Bike Infrastructure and Urban Planning

  • Many see painted curbside bike lanes as fundamentally flawed “painted gutters”: easily blocked, door-zone-prone, and unsafe at intersections.
  • Strong support for physically separated or raised bike lanes with clear loading/drop-off bays; examples from the Netherlands and some US cities are cited.
  • Others note drawbacks of curbed lanes (visibility at turns, trash cans, trapped cyclists behind blockages) and emphasize that design details matter.
  • Broader view: the real fix is less car dependence, better transit, and coherent loading/pickup planning, not just tweaking AV behavior.
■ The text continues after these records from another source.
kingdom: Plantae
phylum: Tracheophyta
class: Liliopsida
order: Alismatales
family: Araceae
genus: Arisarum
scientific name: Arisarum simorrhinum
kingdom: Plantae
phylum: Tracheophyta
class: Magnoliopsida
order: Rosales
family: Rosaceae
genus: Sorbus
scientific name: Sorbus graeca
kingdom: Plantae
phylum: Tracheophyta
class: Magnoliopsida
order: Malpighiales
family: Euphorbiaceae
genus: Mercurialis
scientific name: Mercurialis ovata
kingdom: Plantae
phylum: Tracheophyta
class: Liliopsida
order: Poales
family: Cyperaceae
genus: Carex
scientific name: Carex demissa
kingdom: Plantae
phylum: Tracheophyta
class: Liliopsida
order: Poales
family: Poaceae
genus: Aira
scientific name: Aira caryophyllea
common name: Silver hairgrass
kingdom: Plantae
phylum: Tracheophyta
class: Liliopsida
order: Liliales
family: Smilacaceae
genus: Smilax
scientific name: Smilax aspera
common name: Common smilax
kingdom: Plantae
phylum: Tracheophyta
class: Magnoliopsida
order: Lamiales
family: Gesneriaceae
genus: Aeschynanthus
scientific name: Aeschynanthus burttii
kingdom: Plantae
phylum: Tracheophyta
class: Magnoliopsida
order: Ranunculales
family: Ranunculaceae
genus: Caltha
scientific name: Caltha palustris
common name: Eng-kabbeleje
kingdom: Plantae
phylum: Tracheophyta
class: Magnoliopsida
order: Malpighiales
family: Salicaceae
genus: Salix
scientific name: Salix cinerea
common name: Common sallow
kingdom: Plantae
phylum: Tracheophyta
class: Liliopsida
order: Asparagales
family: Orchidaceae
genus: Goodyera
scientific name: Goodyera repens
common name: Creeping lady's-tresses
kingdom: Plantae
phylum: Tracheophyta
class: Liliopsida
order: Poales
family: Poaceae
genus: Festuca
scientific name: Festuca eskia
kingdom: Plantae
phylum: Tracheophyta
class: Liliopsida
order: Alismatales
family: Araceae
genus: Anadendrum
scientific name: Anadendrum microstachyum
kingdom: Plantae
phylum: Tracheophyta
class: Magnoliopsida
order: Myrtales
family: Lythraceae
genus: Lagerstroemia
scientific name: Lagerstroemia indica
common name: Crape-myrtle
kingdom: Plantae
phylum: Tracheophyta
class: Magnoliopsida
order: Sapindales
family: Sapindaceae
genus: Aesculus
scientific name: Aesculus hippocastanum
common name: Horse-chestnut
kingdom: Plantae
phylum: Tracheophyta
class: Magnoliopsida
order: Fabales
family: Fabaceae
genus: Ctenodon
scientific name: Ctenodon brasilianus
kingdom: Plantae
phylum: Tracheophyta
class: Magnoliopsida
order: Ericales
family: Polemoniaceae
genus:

Autonomous Vehicles vs Human Drivers

  • Some cyclists say being near Waymos feels markedly safer than being near human drivers: better stopping, yielding, and predictability.
  • Others argue that the bar for AVs should be much higher than “no worse than humans,” especially given the scale and centralized control.
  • There is concern that as AVs chase “efficiency” and customer satisfaction, their behavior is becoming more aggressive (late merges, clever lane use) rather than ultra-conservative.

Cyclist, Driver, and Pedestrian Behavior

  • Long subthread on who breaks laws more: cyclists or drivers.
    • Some cite research (linked articles) suggesting motorists violate rules more frequently than cyclists.
    • Others offer strong anecdotal claims of “lawless” cyclists (red-light running, wrong-way riding, sidewalk use) and similarly widespread driver misconduct (speeding, phone use, rolling stops).
  • Multiple people stress that even if cyclists misbehave, cars pose vastly greater lethal risk; lawbreaking by less-dangerous users is not symmetric with multi-ton vehicles.

Frustration, Politics, and Expectations

  • Several argue that if AVs claim to improve safety, they must lead on compliance rather than mirror bad local norms.
  • Others think the real lever is political: enforce existing rules on all vehicles and build proper infrastructure; AV behavior will follow.
  • The thread reflects broader fatigue with car-centric design, skepticism about corporate motives, and, in some cases, extreme reactions (talk of vandalizing AVs or removing bike lanes altogether).